The letter, which was signed by NCBVO chairman Charles Blatcher III, goes on to state that “as the third Black cadet to graduate from the U.S. Military Academy at West Point, Young’s accomplishments were numerous.
“They included becoming the first Black military attache, the first Black Superintendent of a National Park, and the first Black soldier promoted to both the ranks of Lieutenant Colonel as well as Colonel. He also distinguished himself in command positions during the Philippine Insurrection and General Pershing’s Punitive Expedition. During the latter event, his courageous actions under fire resulted in the rescue of the 13th Cavalry. Colonel Young was the highest ranking African American in the military at the outset of the First World War and until his death in 1922.”
In alluding to action taken in 1956 by President Harry Truman, NCVBO further notes that this would not be the first time such a request was made.

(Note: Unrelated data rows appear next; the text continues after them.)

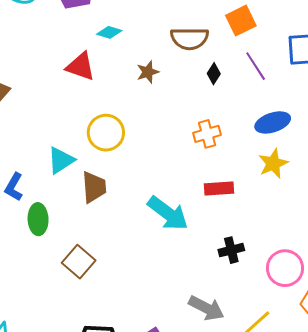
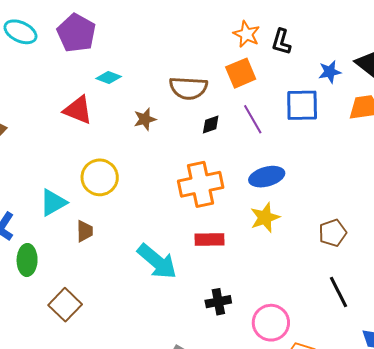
black diamond: (214, 74) -> (211, 125), turned 35
orange cross: (207, 134) -> (201, 184), size x1.6
brown trapezoid: (94, 187) -> (85, 231), size x0.7

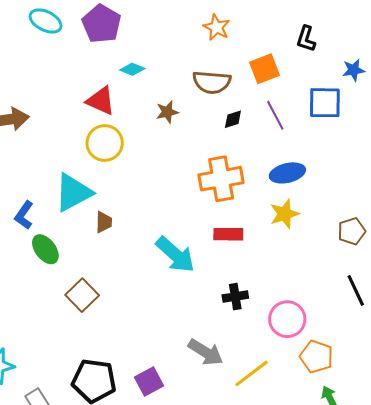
orange star: (246, 34) -> (216, 27), moved
yellow circle: (100, 177) -> (105, 143), moved
cyan triangle: (53, 202) -> (73, 193), size x1.4
green ellipse: (27, 260) -> (45, 249), turned -40

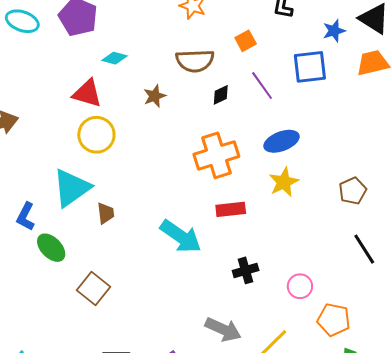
orange square: (264, 69) -> (246, 41), size x0.7
pink circle: (287, 319) -> (300, 286), size x0.7

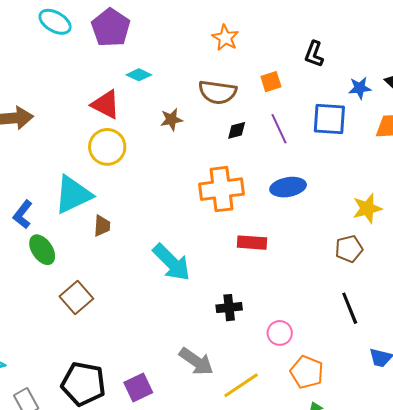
yellow star: (284, 182) -> (367, 208), moved
red rectangle: (231, 209) -> (252, 243), moved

“In 1925, Brigadier General William “Billy” Mitchell was court martialed, reduced in rank to colonel and discharged from the United States Army,” the letter continues. “He was charged with “conduct to the prejudice of good order and military discipline and in a way to bring discredit upon the military service. Ten years after his death in 1946, President Harry S. Truman posthumously promoted then Colonel William “Billy” Mitchell to the rank of Major General.”
California Congresswoman Barbara Lee, who will also be writing Obama on Young’s behalf, said in a statement that Black History Month is a “particularly fitting time” to bestow the posthumous honor on Young.
“Colonel Young was a true trailblazer; in a time when the obstacles he faced due to the color of his skin seemed insurmountable, his achievements were astounding,” Lee said.
“This is why I will be sending a letter to President Obama requesting a presidential proclamation promoting Colonel Young to the rank of Brigadier General.”